"Barw szczęścia" odcinek 2291 - środa 23.09.2020, o godz. 20:10 w TVP2
Tym razem to Dominika wścieknie się na Stawickiego. W 2291 odcinku "Barw szczęścia" będzie chciała poprawić humor lekarzowi, więc ubierze krótką, kolorową sukienkę i zrobi mocny makijaż. Będzie przekonana, że Zbigniew doceni jej starania. Ten jednak nie będzie krył oburzenia. Powie, że kobieta ubrała się niestosownie i ma się przebrać. Kobieta poczuje się urażona i zaprotestuje, na co Stawicki w ostatnim momencie powstrzyma się, żeby nie nazwać jej "dziwką".
Wstrząśnięta kobieta w 2291 odcinku "Barw szczęścia", wybiegnie z pokoju i zacznie się pakować. Po chwili dołączy do niej Zbigniew.
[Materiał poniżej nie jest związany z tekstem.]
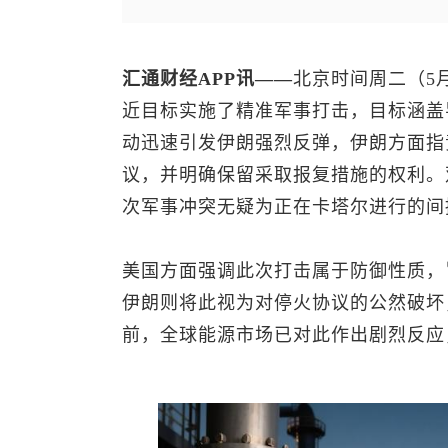
汇通财经APP讯——
北京时间周二（5
近目标实施了精准军事打击，目标涵盖
动迅速引发伊朗强烈反弹，伊朗方面指
议，并明确保留采取报复措施的权利。
次军事冲突无疑为正在卡塔尔进行的间
美国方面强调此次打击属于防御性质，
伊朗则将此视为对停火协议的公然破坏
前，全球能源市场已对此作出剧烈反应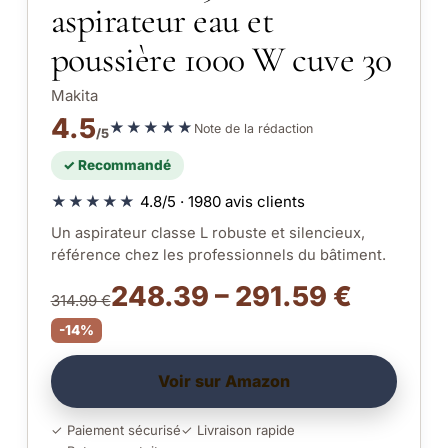
aspirateur eau et
poussière 1000 W cuve 30
Makita
4.5
★★★★★
Note de la rédaction
/5
✓ Recommandé
★★★★★
4.8/5 · 1980 avis clients
Un aspirateur classe L robuste et silencieux,
référence chez les professionnels du bâtiment.
248.39 – 291.59 €
314.99 €
-14%
Voir sur Amazon
✓ Paiement sécurisé
✓ Livraison rapide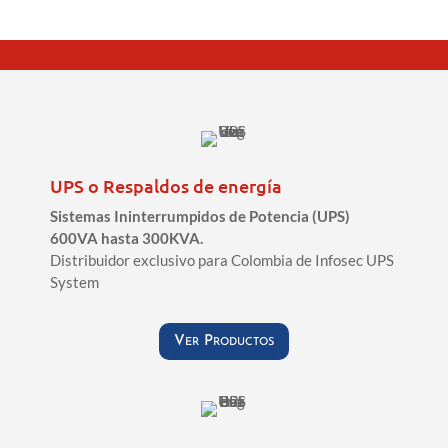
UPS o Respaldos de energía
Sistemas Ininterrumpidos de Potencia (UPS)
600VA hasta 300KVA.
Distribuidor exclusivo para Colombia de Infosec UPS
System
Ver Productos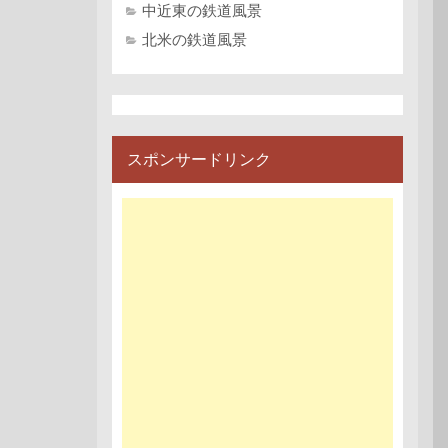
中近東の鉄道風景
北米の鉄道風景
スポンサードリンク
Wtedy po raz pierwszy Dominika wygarnie mu jak ją traktuje.
- Jak chciałeś mnie na zwać, że jak się ubrałam? Jak dziwka, tak? Chociaż miej odwagę się przyznać! Widzisz, kiedy przychodzi co do czego, chowasz głowę w piasek. Tak jak wczoraj, twoi znajomi mieli niezły ubaw twoim kosztem. Śmiali się, jaką to byłam posłuszną sprzątaczką. A ty nic. Ani b ani me. - wykrzyczy Dominika w 2291 odcinku "Barw szczęścia".
W 2291 odcinku "Barw szczęścia" Stawicki nie będzie widział większego problemu.
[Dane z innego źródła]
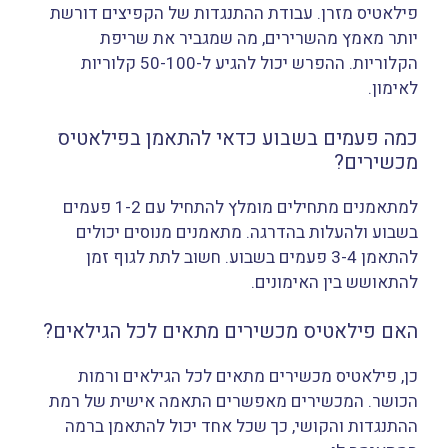
פילאטיס מזרן. עבודת ההתנגדות של הקפיצים דורשת
יותר מאמץ מהשרירים, מה שמגביר את שריפת
הקלוריות. ההפרש יכול להגיע ל-50-100 קלוריות
לאימון.
כמה פעמים בשבוע כדאי להתאמן בפילאטיס
מכשירים?
למתאמנים מתחילים מומלץ להתחיל עם 1-2 פעמים
בשבוע ולהעלות בהדרגה. מתאמנים מנוסים יכולים
להתאמן 3-4 פעמים בשבוע. חשוב לתת לגוף זמן
להתאושש בין האימונים.
האם פילאטיס מכשירים מתאים לכל הגילאים?
כן, פילאטיס מכשירים מתאים לכל הגילאים ורמות
הכושר. המכשירים מאפשרים התאמה אישית של רמת
ההתנגדות והקושי, כך שכל אחד יכול להתאמן ברמה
- Ty się mnie wstydzisz, dlatego każesz mi się przebrać. Boisz się, że jak ktoś mnie zobaczy, pomyśli sobie coś złego i wtedy ucierpi twoja reputacja. - doda roztrzęsiona Dominika.
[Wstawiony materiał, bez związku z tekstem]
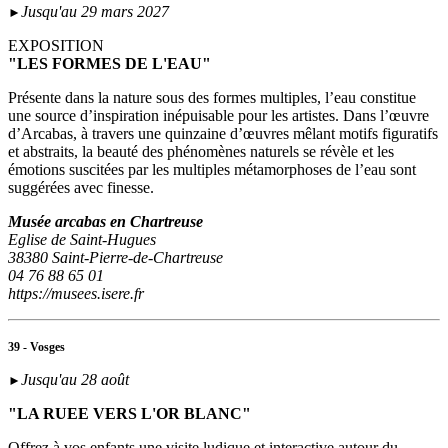
Jusqu'au 29 mars 2027
►
EXPOSITION
"LES FORMES DE L'EAU"
Présente dans la nature sous des formes multiples, l’eau constitue
une source d’inspiration inépuisable pour les artistes. Dans l’œuvre
d’Arcabas, à travers une quinzaine d’œuvres mêlant motifs figuratifs
et abstraits, la beauté des phénomènes naturels se révèle et les
émotions suscitées par les multiples métamorphoses de l’eau sont
suggérées avec finesse.
Musée arcabas en Chartreuse
Eglise de Saint-Hugues
38380 Saint-Pierre-de-Chartreuse
04 76 88 65 01
https://musees.isere.fr
39 - Vosges
Jusqu'au 28 août
►
"LA RUEE VERS L'OR BLANC"
Offrez à vos enfants une visite ludique et interactive autour du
Stawicki stanowczo zakaże jej się pakować. W 2291 odcinku serialu "Barwy szczęścia" będzie zdziwiony zachowaniem Dominiki, ale jednak postawi na swoim. W tym czasie Damian (Michał Lesień) będzie podejrzewał, że w domu Dominiki dzieje się coś naprawdę niedobrego... Jego przeczucia nie miną się zbytnio z prawdą. Dominika kolejny raz ulegnie Zbigniewowi i da się traktować przedmiotowo.